MARK BRADFORD: They take it out and put something else. So I've always—I love young, creative, and I love young creative people of color. And I know that their sustainability, it's not as supported as when you're becoming a doctor, a lawyer, a sports figure. You know, ours is more. Well, if it—if they do it, they do it, and if they don't, they don't. I really, really focus on them. I really, really focus on that group. That's the group—even at, um, I want to even work more with young, I just call them young creatives, young, just kind of a different path.

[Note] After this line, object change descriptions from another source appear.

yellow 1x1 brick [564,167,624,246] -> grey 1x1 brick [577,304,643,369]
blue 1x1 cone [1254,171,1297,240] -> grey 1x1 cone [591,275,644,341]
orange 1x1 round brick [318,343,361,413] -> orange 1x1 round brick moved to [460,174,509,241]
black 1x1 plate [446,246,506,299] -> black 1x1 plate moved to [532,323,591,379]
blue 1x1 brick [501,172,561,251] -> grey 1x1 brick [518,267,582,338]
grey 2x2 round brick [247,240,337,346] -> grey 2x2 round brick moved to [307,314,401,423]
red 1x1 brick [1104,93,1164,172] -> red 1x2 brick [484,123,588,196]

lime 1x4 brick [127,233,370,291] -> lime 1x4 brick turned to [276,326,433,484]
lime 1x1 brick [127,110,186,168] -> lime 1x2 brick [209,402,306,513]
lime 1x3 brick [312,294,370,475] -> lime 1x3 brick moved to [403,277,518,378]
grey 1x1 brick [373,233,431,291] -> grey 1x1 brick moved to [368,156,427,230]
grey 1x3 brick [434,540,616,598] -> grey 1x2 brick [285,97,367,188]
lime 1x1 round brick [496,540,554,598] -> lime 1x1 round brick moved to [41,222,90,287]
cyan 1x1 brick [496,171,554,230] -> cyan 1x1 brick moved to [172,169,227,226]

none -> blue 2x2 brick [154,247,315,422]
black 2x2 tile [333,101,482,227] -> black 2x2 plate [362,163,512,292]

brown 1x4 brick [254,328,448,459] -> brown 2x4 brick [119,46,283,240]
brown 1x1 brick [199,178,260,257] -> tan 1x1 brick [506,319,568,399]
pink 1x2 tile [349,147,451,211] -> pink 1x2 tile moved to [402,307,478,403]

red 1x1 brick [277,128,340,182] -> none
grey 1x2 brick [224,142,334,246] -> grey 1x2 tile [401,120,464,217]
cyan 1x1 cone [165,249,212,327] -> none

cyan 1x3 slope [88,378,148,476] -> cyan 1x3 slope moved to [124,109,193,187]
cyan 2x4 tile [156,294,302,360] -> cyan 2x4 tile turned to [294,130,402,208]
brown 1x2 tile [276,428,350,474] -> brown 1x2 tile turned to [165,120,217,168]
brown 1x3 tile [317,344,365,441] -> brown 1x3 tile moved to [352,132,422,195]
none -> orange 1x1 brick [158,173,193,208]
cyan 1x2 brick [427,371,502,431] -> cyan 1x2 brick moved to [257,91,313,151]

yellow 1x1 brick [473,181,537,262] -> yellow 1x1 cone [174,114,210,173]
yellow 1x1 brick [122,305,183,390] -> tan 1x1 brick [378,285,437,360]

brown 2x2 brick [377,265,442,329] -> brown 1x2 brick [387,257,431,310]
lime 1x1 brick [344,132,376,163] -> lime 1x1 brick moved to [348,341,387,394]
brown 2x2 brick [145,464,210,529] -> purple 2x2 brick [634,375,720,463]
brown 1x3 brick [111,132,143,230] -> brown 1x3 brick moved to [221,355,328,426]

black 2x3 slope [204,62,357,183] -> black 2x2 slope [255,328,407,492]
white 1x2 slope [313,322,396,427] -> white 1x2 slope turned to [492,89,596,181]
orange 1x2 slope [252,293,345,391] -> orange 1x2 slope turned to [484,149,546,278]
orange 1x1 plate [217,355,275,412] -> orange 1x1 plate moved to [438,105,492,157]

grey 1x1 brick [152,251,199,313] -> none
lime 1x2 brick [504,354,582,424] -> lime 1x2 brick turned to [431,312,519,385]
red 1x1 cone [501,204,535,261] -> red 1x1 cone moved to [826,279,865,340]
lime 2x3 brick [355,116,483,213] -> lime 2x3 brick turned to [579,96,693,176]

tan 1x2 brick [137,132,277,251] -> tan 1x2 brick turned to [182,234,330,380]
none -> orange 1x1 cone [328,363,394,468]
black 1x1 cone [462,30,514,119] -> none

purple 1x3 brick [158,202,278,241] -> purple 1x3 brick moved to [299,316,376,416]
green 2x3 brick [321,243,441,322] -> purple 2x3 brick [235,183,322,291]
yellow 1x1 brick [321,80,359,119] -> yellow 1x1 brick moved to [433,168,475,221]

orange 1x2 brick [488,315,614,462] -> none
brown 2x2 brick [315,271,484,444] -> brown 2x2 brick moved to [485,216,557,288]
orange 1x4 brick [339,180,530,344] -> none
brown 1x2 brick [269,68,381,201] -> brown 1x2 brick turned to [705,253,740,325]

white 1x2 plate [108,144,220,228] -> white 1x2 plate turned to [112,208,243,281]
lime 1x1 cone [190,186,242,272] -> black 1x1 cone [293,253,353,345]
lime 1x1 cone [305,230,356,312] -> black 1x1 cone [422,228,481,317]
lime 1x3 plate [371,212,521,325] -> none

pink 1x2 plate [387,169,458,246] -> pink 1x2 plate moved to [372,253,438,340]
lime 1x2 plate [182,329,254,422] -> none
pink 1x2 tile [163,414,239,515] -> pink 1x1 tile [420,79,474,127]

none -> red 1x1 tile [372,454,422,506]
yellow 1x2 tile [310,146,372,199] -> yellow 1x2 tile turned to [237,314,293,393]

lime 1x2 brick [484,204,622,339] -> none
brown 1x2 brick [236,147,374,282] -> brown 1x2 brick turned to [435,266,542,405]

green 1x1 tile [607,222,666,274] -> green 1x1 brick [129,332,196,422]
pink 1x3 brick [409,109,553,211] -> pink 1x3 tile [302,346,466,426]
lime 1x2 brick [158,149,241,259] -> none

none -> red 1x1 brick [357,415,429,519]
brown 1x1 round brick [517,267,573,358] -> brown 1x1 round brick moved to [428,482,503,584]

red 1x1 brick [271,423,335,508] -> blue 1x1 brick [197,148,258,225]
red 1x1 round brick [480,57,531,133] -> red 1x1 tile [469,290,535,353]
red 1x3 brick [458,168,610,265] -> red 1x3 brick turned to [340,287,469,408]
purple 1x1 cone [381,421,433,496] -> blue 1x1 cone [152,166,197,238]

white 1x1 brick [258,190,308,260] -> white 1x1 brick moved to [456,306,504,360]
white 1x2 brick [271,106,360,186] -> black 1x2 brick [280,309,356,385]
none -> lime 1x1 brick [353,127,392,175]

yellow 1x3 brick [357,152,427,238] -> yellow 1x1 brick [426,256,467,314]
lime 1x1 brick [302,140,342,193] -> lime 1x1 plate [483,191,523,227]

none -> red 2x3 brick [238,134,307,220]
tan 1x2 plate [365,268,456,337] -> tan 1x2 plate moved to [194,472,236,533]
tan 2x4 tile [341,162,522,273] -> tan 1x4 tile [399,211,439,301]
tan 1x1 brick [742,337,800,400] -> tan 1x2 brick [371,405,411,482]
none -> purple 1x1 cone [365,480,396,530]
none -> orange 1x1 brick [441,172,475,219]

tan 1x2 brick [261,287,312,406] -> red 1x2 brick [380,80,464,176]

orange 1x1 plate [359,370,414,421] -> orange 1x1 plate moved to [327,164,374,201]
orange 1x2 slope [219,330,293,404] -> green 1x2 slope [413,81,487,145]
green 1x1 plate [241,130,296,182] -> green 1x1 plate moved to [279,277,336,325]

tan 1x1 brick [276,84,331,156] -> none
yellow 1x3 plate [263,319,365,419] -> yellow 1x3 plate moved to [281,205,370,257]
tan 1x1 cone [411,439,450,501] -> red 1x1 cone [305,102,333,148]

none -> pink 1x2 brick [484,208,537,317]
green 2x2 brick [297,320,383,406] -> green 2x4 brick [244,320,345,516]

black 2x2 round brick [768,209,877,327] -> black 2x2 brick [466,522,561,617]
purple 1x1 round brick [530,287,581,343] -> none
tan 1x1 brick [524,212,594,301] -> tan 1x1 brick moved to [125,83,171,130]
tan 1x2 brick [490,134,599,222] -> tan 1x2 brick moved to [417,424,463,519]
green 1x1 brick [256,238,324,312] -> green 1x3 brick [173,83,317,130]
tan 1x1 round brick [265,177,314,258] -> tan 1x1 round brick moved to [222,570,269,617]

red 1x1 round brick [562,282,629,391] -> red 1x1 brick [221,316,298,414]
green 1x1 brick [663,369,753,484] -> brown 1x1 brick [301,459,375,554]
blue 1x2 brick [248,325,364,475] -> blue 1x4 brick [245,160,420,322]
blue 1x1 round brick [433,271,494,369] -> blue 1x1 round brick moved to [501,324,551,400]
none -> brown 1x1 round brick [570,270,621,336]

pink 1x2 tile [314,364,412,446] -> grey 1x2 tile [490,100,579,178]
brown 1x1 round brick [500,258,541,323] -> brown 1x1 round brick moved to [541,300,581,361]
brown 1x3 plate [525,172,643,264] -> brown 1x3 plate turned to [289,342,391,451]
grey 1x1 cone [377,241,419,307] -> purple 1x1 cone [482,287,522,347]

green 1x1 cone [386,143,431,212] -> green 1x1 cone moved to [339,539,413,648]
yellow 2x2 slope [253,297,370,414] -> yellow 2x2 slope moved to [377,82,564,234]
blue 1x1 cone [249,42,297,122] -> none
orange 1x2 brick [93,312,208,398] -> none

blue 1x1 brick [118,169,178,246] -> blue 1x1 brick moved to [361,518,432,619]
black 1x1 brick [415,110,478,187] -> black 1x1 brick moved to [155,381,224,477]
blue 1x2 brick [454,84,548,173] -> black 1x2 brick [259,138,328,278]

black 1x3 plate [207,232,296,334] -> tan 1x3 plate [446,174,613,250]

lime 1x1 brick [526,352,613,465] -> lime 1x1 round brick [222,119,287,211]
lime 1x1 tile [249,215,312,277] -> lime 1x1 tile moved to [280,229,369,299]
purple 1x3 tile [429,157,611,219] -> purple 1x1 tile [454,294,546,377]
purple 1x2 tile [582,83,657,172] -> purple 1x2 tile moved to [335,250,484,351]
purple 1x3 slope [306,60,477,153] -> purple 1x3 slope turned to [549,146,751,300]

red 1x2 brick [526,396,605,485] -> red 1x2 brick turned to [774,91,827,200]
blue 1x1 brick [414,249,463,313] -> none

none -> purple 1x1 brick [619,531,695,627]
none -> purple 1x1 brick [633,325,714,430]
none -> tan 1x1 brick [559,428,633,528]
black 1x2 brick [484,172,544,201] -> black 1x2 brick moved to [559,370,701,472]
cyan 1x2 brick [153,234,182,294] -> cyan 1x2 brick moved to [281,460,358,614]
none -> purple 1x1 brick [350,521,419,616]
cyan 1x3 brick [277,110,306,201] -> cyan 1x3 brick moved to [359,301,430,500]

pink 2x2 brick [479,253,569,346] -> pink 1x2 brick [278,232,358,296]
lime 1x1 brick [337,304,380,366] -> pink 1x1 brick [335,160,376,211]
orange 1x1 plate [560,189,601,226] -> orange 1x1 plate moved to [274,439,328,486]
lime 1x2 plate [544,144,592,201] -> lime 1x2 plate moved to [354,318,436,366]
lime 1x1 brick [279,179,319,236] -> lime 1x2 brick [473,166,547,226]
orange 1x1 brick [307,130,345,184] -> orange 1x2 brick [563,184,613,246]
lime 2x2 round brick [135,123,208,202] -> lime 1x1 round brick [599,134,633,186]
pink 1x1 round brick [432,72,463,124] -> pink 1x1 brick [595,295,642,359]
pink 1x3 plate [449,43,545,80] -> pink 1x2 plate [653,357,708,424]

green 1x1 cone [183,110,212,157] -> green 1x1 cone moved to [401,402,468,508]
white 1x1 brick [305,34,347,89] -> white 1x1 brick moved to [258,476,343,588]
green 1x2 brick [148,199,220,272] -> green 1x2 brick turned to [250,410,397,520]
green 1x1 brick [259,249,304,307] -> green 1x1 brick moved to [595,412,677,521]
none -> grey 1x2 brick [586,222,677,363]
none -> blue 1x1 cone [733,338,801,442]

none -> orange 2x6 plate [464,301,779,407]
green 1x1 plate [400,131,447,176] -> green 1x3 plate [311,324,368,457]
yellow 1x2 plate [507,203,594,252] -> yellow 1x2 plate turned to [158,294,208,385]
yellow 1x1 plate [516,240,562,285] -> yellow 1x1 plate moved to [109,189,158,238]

People of color we struggle with identity issues of, "Well, how can I just be me? When the pressure of being Black is—? How can I—?" Just be you. Just try to find the space that's you. And mold that into something. I think young, creatives oftentimes, especially men, especially young Black men. If they're not gay they don't have that space where they can be vulnerable and silly and cry and not be called a faggot.
NYSSA CHOW: Mm-hmm [affirmative].
MARK BRADFORD: It's so interesting is, one of the things that I've— and I'll tell you, one of the things that I kind of understood when I was very, very early, early, earliest. They're like "Okay Mark. You're a sissy." That was the tag put on me. Now what—now the good news is you can be super emotional, very creative, um, have lots of friends, be the funny, be the class clown—but, the one thing you can't have is power.
NYSSA CHOW: Mm-hmm [affirmative].
[01:10:11]
MARK BRADFORD: That is given to the heterosexual man. Now the heterosexual man, good news is you can have all the power. But you ain't going to be very emotional. You're going to be kind of fucked up emotionally. So it's always this thing—so for me, I'm always saying we need to create spaces where heterosexual men can feel vulnerable, can feel emotional, can feel silly, can feel—in those spaces. And I'm okay with—
Gay men can be powerful, God damn it.
NYSSA CHOW: Mm-hmm [affirmative].
MARK BRADFORD: I'm not into RuPaul. I don't care about no fucking RuPaul. That's what they give us. You know, they give us that "Go, gurl. I know that—" No, no, no, no. I'm like, you know. So it's all these things I've always been interested in sharing what we, what was not allowed. What was, sort of given to men. You are this and you are that. No, I don't believe in that.
I don't believe—I don't believe that that's the way forward. And I don't believe that that is sustainable. Um.
NYSSA CHOW: I hate to do this to you, but we've been talking for an hour and a half.
MARK BRADFORD: Really?
NYSSA CHOW: Hour and fifteen minutes, yeah.
MARK BRADFORD: Well I gave you a—
NYSSA CHOW: [Laughs.]
MARK BRADFORD: It was great though. You know what it was—
NYSSA CHOW: I don't want to stop.
MARK BRADFORD: Because, you know, in my mind, I kept thinking, if that young little girl from—what country, what country are you from?
NYSSA CHOW: Trinidad.
MARK BRADFORD: I was—you know what? I was just getting ready to say Trinidad. I was going to say, that little girl from Trinidad or that little boy, if he hears this and he's just like, "Oh, he is talk—he's dead now. But he's talking to me. He's—" 30 minutes, an hour, it's fine.
NYSSA CHOW: But you know it's [inaudible], well we can wrap this. Let's wrap up and I'll tell you afterwards. But this is—I'm so annoyed that we have to stop. But you just talked about keeping your job. So, I got to stop. [Laughs.]
MARK BRADFORD: Keep your job gurl! Keep your job gurl!
[They laugh.]
Lord have mercy! Keep your job! Keep your job honey. Wrap it up, gurl, wrap it up.
NYSSA CHOW: Thank you. Don't go anywhere. Don't go anywhere. Thank you.